Théâtre Les Déchargeurs

3 rue des Déchargeurs, Paris 1er

L'Envolée de l'Architecte

L'adresse, la rue des Déchargeurs, évoque un prosaïque labeur, presque une trivialité, qui contraste singulièrement avec la dignité discrète de l'édifice qu'elle abrite. Nous sommes en présence d'un hôtel particulier du début du XVIIIe siècle, érigé en 1708 pour Marie Orceau, veuve Rouillé, issue de la puissante dynastie des Pajot et Rouillé, dont la fortune, bâtie sur le monopole de la Poste, attestait une ascension bourgeoise significative. Cette origine place le bâtiment dans la catégorie des résidences de financiers ou de hauts fonctionnaires, aspirant à une élégance sans l'ostentation parfois grandiloquente de la noblesse d'épée, un classicisme plus tempéré. Son emplacement, au cœur d'un Paris alors en pleine mutation près des Halles, contribuait sans doute à son intégration dans un tissu urbain dense, fait de parcelles étroites et de cours intérieures dérobées. La façade sur rue, modeste, masquait ainsi l'organisation interne plus articulée et lumineuse de la cour.
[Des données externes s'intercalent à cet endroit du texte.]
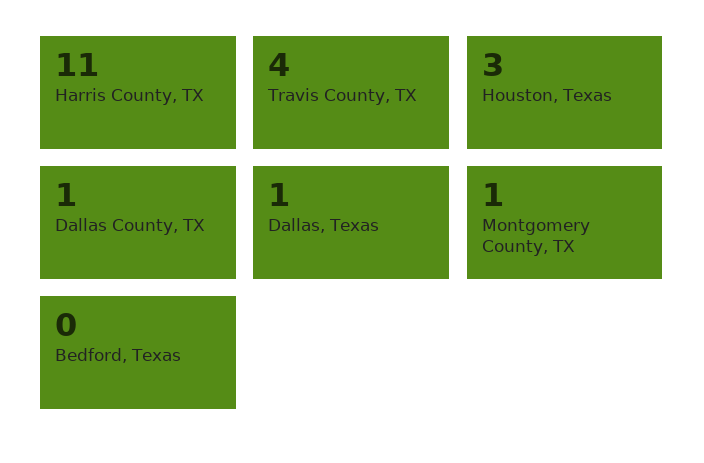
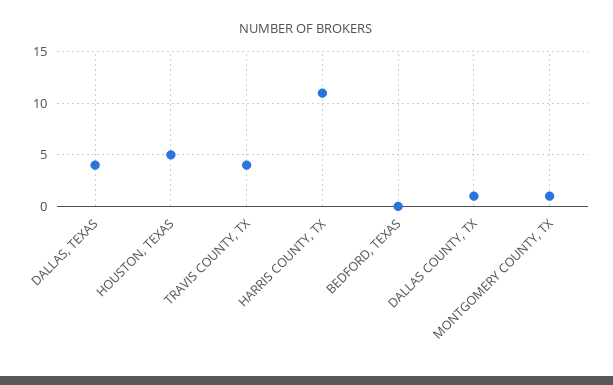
  {
    "Harris County, TX": 11,
    "Travis County, TX": 4,
-   "Houston, Texas": 3,
+   "Houston, Texas": 5,
    "Dallas County, TX": 1,
-   "Dallas, Texas": 1,
+   "Dallas, Texas": 4,
    "Montgomery County, TX": 1,
    "Bedford, Texas": 0
  }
C'est là que réside la dialectique classique de l'hôtel parisien : une réserve urbaine en façade et une ouverture plus généreuse en son cœur. L'inscription à l'Inventaire des monuments historiques dès 1925 pour ces mêmes façades fut un premier jalon dans la reconnaissance de sa valeur patrimoniale, un geste salutaire mais parfois insuffisant, comme en témoigne son regrettable abandon dans les années 1970.